# To-do item:
In the following listing, find the lines containing "vino" and report them.

BEGIN Data to process

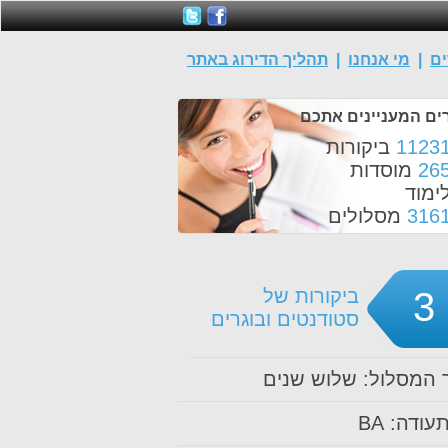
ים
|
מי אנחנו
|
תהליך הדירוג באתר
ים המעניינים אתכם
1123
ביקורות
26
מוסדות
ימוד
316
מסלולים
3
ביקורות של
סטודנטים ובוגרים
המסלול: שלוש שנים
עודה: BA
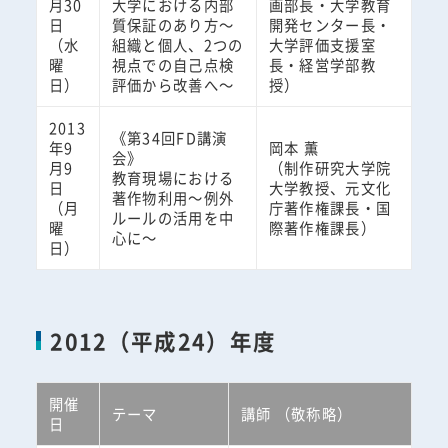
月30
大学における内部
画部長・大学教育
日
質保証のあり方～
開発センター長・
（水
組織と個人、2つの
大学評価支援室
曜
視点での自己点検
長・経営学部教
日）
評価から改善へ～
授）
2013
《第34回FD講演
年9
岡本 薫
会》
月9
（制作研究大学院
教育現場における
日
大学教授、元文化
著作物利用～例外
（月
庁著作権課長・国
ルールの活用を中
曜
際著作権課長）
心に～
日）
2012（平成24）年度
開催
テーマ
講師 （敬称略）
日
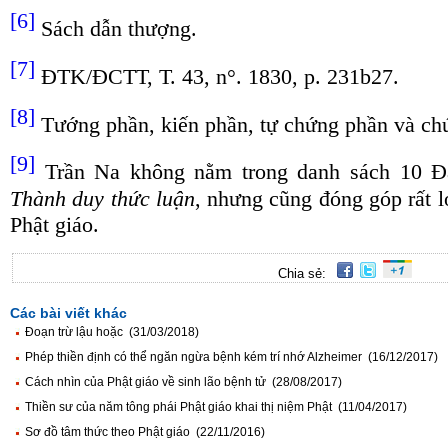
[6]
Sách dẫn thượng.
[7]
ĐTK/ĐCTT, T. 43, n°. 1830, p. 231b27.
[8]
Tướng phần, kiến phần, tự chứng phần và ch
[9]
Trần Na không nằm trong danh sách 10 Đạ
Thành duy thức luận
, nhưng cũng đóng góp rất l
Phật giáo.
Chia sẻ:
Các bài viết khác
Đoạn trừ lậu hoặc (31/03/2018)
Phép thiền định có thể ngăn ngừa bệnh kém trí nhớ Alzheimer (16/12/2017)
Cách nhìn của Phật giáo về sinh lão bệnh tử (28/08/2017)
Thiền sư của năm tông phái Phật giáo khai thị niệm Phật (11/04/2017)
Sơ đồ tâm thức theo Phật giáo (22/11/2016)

END Data to process
BEGIN Data to process

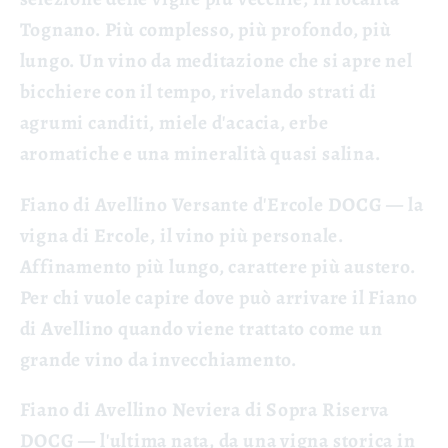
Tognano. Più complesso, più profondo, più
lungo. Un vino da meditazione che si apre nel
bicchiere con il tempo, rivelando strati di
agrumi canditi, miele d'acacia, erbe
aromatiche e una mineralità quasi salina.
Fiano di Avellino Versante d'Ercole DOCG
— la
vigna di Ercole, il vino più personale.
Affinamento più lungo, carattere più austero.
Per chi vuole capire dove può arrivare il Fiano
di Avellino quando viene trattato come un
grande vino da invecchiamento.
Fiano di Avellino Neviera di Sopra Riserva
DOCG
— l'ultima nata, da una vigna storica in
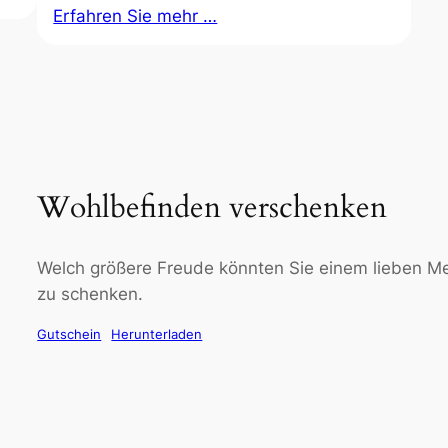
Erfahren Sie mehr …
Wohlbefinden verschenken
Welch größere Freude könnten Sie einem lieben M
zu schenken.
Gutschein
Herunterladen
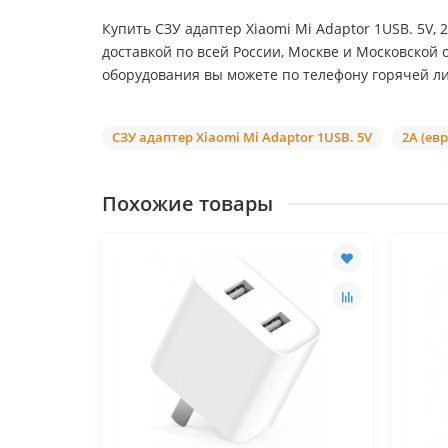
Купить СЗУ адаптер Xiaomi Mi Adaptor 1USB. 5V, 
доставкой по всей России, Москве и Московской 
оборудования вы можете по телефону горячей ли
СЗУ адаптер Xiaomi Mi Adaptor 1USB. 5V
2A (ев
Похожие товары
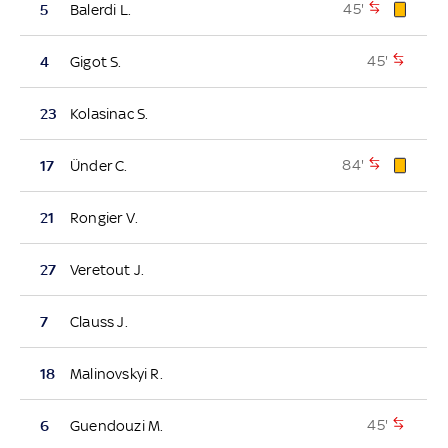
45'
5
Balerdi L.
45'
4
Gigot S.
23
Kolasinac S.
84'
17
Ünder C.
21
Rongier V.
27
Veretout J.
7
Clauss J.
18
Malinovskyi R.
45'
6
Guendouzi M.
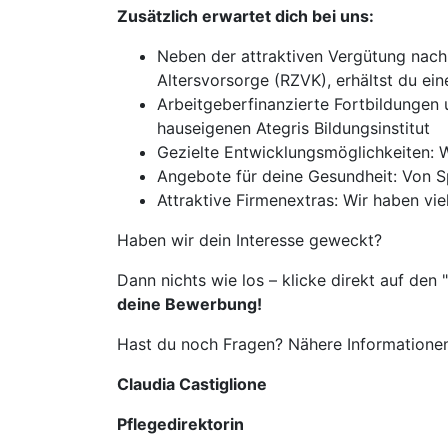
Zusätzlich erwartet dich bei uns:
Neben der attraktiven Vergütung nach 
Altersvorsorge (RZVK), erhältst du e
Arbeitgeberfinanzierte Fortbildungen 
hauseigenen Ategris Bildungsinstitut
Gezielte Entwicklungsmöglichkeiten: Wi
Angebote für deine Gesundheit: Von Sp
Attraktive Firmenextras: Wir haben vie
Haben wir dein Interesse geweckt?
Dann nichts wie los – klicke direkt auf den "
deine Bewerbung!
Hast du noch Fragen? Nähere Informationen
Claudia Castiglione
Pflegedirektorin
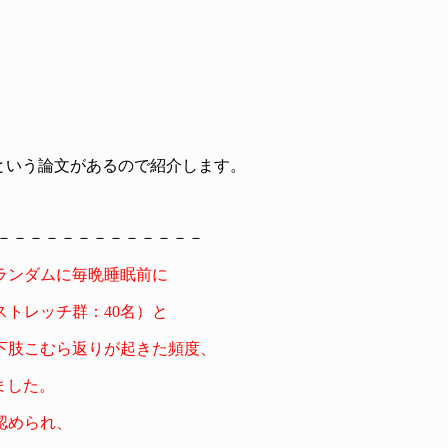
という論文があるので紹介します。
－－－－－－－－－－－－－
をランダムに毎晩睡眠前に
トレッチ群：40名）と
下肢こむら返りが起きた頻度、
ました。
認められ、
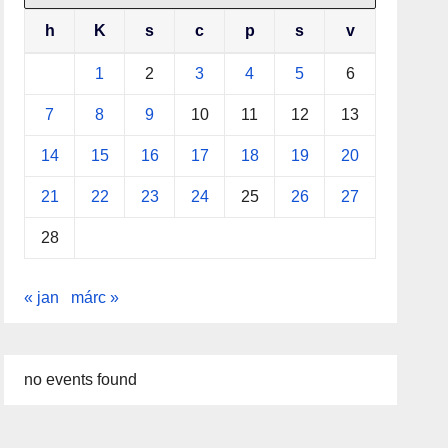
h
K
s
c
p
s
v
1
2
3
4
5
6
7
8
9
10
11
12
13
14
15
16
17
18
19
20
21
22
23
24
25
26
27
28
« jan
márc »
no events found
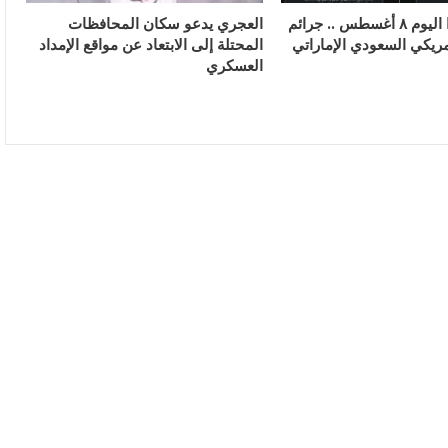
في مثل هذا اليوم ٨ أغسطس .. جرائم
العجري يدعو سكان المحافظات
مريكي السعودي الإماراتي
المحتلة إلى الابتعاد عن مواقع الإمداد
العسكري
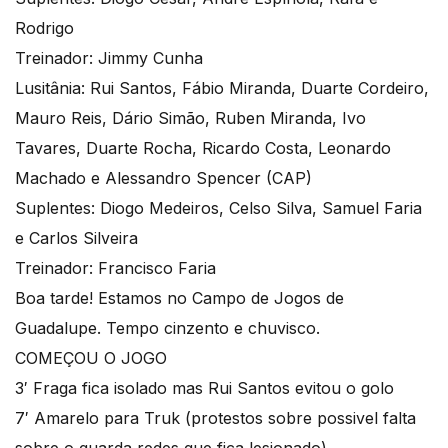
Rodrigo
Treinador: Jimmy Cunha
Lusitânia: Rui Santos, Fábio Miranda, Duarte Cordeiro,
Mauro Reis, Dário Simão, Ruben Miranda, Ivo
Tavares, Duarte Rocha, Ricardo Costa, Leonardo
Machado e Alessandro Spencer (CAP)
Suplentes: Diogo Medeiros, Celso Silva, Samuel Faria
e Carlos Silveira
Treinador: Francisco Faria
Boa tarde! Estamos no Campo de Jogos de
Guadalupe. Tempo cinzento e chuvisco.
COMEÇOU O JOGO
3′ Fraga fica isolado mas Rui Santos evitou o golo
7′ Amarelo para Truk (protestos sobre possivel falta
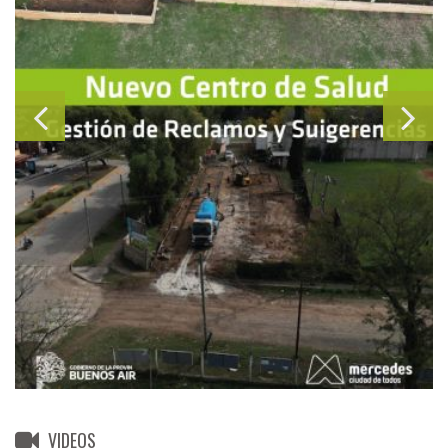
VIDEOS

END Data to process
BEGIN Data to process

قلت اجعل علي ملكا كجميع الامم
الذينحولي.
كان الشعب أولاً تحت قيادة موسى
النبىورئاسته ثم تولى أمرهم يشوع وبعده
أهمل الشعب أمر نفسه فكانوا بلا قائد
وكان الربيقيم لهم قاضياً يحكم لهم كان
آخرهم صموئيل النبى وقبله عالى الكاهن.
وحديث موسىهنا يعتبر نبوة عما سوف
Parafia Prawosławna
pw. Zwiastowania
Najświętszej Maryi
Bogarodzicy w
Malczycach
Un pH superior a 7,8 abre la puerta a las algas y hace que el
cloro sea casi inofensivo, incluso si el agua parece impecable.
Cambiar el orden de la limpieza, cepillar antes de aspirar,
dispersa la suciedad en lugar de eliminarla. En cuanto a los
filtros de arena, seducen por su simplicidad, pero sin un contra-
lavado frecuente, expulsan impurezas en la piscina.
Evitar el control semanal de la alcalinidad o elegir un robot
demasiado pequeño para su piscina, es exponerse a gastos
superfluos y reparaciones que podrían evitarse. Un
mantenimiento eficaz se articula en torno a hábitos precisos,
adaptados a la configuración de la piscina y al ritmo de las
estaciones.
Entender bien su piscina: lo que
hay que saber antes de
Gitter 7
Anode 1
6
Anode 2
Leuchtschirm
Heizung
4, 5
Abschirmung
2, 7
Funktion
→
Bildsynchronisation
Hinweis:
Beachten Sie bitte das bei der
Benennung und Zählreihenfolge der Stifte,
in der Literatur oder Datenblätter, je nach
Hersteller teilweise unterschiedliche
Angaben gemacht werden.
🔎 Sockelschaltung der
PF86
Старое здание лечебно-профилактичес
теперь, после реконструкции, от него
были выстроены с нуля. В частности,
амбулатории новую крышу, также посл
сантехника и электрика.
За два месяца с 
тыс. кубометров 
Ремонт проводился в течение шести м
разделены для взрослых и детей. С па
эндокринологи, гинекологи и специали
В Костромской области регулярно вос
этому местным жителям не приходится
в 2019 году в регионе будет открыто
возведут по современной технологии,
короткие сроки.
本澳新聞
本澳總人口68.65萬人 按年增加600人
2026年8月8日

END Data to process

# Task result:
lungo. Un vino da meditazione che si apre nel
vigna di Ercole, il vino più personale.
grande vino da invecchiamento.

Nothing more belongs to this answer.